__Extracted data__.
Start

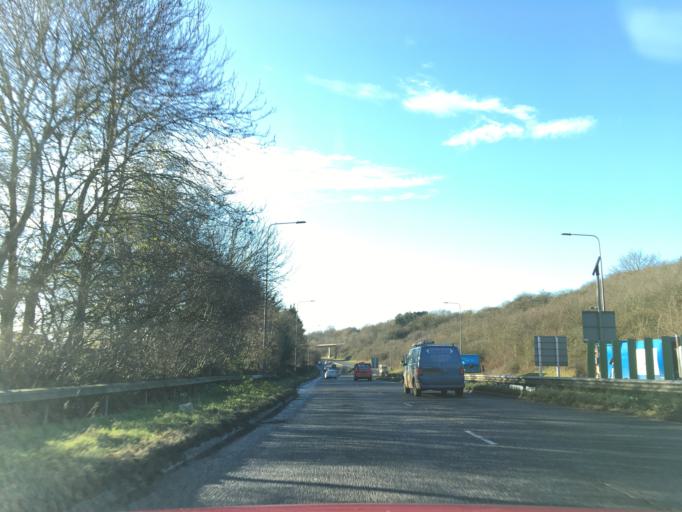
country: GB
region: England
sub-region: South Gloucestershire
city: Kingswood
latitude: 51.4530
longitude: -2.4875
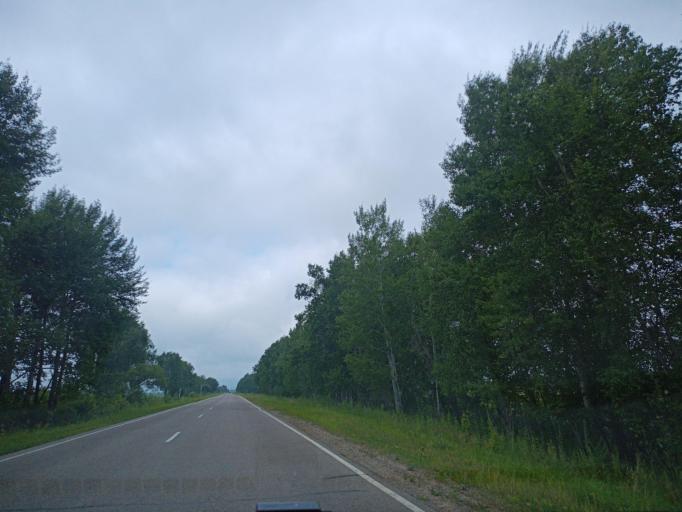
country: RU
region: Primorskiy
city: Novopokrovka
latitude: 45.9783
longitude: 134.1763
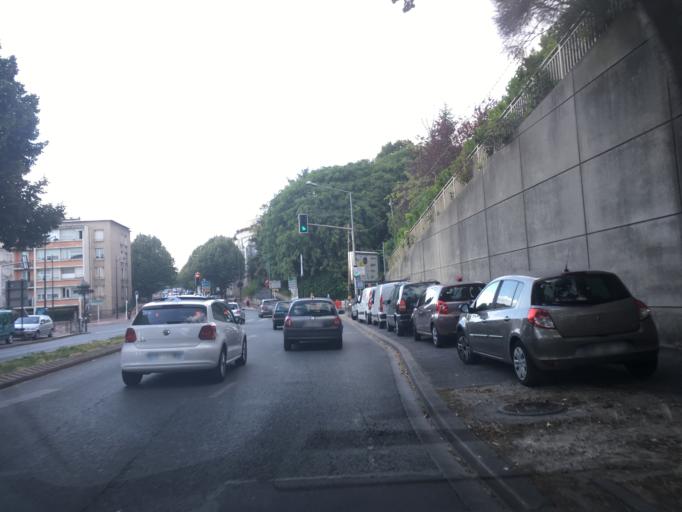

End

__Written instruction__. Please copy the lines above word for word, leaving out the pictures.

__The solution__.
country: GB
region: England
sub-region: South Gloucestershire
city: Kingswood
latitude: 51.4530
longitude: -2.4875
country: RU
region: Primorskiy
city: Novopokrovka
latitude: 45.9783
longitude: 134.1763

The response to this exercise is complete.